Incendio di Pomezia: ecco i risultati sull’aria di Roma

 

Il territorio metropolitano è falcidiato in questi giorni da incendi, di varia natura e cause. Ma, nonostante i problemi e le conseguenze che ognuno di questi si porta dietro, nella memoria collettiva resta tutto il dramma e la preoccupazione per le conseguenze di quello divampato lo scorso 5 maggio nello stabilimento ECO X di Pomezia…bruciato per giorni interi. E proprio le conseguenze sono state verificate negli ultimi giorni, grazie ad una ricerca promossa dall’Osservatorio Ambiente e Salute di Roma Capitale (Assessorato Sostenibilità Ambientale), su proposta dell’associazione “Medici per l’Ambiente – Isde” e del suo presidente, professor Roberto Ronchetti.

 

Come è stata condotta la ricerca? Grazie alle api! Sì, proprio loro, ritenute autentiche sentinelle della qualità dell’ambiente in cui esse stesse vivono. Ebbene, non è stato rilevato, ad oltre due mesi dall’incendio, nessun significativo aumento di contaminanti come diossina e metalli pesanti nell’aria di Roma.

 

“I primi risultati – apprendiamo dalla nota stampa –  assolutamente rassicuranti, sono stati presentati nell’ultimo incontro periodico dell’Osservatorio, alla presenza di numerose associazioni ambientaliste. Condotta da medici Isde scelti per competenza, e con l’ausilio degli Assessorati all’Ambiente di Roma e Aprilia, la ricerca è stata condotta sulla cera degli alveari di zona, confrontando materiali pre-incidente con quelli elaborati dalle api nei giorni successivi“.
 

<<Le api, attraverso fenomeni di bio-accumulo, scomparsa e mortalità – ha spiegato l’assessora alla Sostenibilità Ambientale Pinuccia Montanari – consentono di effettuare valutazioni sulla qualità dell’ambiente in cui vivono. Sono vere e proprie sentinelle dell’ambiente per monitorare l’inquinamento da pesticidi, metalli pesanti, radioattività e altro, attraverso l’esame di miele, cera, api e polline.
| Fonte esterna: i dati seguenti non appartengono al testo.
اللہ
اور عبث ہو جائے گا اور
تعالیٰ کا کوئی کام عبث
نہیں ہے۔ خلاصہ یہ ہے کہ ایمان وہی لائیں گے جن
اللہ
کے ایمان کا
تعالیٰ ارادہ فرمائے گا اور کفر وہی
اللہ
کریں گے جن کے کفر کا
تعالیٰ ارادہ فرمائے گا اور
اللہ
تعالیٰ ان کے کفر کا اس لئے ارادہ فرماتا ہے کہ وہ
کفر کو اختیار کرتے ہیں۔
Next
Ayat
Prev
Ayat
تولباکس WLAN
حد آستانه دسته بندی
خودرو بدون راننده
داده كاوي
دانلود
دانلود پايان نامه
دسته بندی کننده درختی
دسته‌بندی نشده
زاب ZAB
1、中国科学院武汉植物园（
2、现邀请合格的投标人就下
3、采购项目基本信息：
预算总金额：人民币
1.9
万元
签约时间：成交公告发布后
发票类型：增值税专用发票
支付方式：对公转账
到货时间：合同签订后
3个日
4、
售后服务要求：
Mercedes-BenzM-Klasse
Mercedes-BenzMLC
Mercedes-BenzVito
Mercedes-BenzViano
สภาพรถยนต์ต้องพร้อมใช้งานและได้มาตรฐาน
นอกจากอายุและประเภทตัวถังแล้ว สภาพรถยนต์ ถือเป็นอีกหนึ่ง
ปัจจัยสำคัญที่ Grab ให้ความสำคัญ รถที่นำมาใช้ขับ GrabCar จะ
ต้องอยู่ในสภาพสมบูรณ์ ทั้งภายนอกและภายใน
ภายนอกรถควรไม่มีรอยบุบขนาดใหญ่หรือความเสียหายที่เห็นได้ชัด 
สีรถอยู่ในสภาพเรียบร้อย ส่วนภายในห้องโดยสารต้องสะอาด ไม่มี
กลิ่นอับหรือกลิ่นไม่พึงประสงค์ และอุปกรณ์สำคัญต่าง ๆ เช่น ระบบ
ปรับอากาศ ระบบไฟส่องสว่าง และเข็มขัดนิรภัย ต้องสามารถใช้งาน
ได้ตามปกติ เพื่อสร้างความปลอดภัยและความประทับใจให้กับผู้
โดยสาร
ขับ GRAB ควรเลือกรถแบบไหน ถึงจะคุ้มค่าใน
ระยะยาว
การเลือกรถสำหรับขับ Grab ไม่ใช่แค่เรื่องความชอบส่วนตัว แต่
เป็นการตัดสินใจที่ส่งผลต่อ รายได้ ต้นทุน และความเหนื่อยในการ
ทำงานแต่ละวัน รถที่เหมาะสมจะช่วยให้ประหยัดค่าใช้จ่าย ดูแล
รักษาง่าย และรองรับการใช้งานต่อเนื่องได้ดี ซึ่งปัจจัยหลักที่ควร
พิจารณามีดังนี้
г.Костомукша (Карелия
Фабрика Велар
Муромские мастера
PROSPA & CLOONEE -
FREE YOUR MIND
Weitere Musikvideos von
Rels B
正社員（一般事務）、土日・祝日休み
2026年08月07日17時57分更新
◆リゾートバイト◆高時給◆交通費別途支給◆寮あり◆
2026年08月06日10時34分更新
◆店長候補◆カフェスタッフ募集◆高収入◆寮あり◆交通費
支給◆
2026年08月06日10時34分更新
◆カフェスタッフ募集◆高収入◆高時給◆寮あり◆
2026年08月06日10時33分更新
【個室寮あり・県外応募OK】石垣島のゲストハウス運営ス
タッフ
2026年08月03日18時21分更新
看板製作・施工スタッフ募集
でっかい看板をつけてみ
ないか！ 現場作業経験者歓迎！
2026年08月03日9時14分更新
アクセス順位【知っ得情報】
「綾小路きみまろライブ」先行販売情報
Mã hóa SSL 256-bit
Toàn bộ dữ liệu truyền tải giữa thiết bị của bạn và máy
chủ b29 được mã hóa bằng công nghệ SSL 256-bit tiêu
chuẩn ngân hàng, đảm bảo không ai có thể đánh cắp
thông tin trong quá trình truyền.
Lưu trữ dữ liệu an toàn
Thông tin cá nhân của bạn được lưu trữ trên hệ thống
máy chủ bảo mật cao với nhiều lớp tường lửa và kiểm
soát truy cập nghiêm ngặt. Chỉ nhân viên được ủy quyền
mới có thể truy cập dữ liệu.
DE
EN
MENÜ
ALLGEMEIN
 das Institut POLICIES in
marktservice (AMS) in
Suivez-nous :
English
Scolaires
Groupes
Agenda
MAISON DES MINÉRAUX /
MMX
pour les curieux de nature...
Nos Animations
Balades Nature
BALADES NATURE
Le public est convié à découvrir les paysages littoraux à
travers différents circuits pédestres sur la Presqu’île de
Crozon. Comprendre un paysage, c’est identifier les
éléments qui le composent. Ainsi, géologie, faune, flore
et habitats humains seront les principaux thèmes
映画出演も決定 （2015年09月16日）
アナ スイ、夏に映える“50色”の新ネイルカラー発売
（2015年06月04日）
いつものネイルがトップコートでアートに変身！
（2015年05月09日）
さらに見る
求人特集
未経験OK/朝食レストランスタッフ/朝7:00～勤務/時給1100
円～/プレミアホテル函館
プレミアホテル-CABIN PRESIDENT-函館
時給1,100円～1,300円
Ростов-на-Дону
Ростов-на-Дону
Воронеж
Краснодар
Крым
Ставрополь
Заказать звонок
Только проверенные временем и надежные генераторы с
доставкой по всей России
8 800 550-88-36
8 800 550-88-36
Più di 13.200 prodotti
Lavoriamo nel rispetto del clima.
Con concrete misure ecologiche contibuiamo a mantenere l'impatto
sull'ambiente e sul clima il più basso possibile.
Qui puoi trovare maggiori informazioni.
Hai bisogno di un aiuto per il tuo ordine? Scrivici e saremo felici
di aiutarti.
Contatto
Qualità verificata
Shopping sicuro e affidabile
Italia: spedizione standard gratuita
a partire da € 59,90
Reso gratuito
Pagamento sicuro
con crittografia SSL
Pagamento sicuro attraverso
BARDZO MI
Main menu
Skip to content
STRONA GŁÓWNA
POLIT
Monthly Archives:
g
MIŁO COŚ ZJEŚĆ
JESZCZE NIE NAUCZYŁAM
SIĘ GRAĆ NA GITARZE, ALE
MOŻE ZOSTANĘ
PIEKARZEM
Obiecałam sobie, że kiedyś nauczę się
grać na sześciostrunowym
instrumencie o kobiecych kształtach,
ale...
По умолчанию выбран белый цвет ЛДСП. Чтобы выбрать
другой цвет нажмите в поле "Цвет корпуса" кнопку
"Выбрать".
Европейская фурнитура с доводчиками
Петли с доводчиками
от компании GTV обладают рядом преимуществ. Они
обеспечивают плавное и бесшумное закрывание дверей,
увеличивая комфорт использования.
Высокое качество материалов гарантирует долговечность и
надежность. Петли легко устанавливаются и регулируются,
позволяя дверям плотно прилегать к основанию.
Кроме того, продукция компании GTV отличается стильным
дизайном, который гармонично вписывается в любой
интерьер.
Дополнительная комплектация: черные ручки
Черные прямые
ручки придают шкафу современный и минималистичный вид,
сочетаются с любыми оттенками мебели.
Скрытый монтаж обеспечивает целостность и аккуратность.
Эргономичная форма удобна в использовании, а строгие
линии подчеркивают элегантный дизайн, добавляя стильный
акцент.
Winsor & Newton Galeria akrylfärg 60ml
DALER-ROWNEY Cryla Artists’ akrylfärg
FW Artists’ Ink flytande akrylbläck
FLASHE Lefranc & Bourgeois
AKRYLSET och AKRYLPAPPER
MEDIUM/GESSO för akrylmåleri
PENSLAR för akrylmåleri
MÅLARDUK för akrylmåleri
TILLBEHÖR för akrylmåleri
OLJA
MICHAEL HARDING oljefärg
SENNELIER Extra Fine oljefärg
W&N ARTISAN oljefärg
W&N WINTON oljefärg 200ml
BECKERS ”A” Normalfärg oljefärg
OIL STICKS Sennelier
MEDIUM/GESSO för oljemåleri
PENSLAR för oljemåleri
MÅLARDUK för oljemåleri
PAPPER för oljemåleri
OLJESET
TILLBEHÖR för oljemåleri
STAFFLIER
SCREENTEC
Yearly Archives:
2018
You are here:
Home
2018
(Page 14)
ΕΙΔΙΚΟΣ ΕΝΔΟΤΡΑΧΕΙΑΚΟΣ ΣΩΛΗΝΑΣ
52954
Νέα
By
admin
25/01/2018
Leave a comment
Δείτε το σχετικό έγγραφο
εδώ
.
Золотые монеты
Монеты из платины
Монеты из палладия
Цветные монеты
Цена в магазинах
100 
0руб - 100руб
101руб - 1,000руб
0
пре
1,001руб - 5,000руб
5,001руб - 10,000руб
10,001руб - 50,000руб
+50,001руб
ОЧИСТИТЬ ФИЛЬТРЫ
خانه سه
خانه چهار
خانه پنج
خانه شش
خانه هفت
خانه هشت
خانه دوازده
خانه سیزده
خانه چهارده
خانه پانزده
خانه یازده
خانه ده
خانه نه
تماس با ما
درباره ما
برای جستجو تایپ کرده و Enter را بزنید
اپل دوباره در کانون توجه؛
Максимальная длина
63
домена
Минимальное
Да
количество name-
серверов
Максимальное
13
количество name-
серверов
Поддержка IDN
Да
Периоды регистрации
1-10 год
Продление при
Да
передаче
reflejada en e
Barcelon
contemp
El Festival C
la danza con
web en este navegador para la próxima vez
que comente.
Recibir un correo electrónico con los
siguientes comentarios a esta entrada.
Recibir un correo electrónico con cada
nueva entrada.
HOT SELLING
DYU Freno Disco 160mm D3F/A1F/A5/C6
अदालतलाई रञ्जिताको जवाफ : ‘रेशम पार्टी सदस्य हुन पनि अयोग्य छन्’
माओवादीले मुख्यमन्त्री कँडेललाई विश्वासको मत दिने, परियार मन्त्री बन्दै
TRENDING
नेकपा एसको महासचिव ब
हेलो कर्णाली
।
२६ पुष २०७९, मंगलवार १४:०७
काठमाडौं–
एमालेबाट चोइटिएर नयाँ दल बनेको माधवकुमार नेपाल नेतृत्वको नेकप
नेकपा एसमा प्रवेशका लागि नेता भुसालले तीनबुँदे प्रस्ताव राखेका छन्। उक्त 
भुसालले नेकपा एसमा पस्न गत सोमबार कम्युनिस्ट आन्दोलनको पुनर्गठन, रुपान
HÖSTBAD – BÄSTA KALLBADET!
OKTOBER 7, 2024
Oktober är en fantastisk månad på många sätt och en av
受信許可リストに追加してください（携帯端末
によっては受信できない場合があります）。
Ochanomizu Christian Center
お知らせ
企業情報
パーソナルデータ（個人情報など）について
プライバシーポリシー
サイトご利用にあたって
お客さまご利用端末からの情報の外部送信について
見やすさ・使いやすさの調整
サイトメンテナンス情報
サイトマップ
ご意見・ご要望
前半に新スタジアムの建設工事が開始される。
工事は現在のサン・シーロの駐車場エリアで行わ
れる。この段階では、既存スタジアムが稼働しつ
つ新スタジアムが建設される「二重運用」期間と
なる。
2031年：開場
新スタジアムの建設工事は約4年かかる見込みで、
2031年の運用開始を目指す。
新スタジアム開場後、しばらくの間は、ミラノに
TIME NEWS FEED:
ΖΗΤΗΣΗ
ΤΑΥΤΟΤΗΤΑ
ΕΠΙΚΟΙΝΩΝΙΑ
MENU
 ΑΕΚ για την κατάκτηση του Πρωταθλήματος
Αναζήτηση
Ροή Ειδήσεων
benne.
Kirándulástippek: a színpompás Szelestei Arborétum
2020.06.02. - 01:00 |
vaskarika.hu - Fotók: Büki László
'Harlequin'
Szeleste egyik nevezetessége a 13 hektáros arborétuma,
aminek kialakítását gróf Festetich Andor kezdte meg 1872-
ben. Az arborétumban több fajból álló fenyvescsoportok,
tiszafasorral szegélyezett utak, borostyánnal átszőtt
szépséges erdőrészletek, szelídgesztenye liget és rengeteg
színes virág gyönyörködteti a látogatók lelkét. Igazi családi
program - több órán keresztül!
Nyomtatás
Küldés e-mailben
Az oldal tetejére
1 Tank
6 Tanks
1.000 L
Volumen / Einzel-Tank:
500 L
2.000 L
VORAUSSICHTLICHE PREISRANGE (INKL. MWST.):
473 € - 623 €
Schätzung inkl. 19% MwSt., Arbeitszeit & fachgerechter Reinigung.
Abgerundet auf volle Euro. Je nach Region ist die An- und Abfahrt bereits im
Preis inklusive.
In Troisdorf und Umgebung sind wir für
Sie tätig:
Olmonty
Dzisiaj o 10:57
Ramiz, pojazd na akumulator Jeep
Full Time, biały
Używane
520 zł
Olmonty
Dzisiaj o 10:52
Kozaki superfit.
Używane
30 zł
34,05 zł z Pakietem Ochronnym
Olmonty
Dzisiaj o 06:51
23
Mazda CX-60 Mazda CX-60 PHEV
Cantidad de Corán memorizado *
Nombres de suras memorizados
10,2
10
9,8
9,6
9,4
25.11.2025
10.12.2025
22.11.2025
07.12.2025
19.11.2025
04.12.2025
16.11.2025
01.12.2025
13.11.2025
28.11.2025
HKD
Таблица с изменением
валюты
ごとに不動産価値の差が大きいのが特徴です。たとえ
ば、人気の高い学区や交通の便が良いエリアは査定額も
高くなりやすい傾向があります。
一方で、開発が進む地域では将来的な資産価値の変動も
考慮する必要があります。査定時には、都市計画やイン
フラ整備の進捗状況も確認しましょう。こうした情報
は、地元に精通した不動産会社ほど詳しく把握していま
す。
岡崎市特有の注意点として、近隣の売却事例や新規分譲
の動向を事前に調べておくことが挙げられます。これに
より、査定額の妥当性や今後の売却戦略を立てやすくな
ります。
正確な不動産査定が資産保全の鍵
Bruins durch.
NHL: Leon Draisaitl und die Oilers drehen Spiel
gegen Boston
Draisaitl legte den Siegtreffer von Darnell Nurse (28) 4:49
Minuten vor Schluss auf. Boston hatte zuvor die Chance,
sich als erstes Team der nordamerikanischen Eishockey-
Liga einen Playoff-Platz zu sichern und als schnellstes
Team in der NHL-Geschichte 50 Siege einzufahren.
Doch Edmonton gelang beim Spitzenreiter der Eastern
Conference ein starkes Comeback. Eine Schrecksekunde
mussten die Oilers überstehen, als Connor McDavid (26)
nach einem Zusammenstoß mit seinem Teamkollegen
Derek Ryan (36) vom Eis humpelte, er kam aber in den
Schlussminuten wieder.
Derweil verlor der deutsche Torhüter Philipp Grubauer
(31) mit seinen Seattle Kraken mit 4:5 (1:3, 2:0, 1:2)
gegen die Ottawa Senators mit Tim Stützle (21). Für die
L’impiego dell’ape quale sistema di controllo ambientale è ormai una pratica consolidata nel tempo>>.
 

In questo caso si andava in cerca di diossina e metalli pesanti, ambedue particolarmente solubili nella cera. Si sono quindi raccolti, prelevando la cera negli alveari in un’area di circa 10 chilometri quadrati dal punto dell’incendio (e mescolando accuratamente le cere di diversa provenienza), due campioni: uno prodotto dalle api nel 2016, l’altro 10-20 giorni dopo l’incidente.

 
I primi risultati mostrano che non c’è aumento di contaminanti tra la cera del 2016 e quella prodotta dopo l’incendio. <<In entrambi i campioni – ha precisato il prof. Ronchetti – c’è una concentrazione di alcuni metalli pesanti maggiore di quella rilevata in altre indagini simili ed è presente una certa quantità di diossina, ma si tratta di quantità molto basse>>.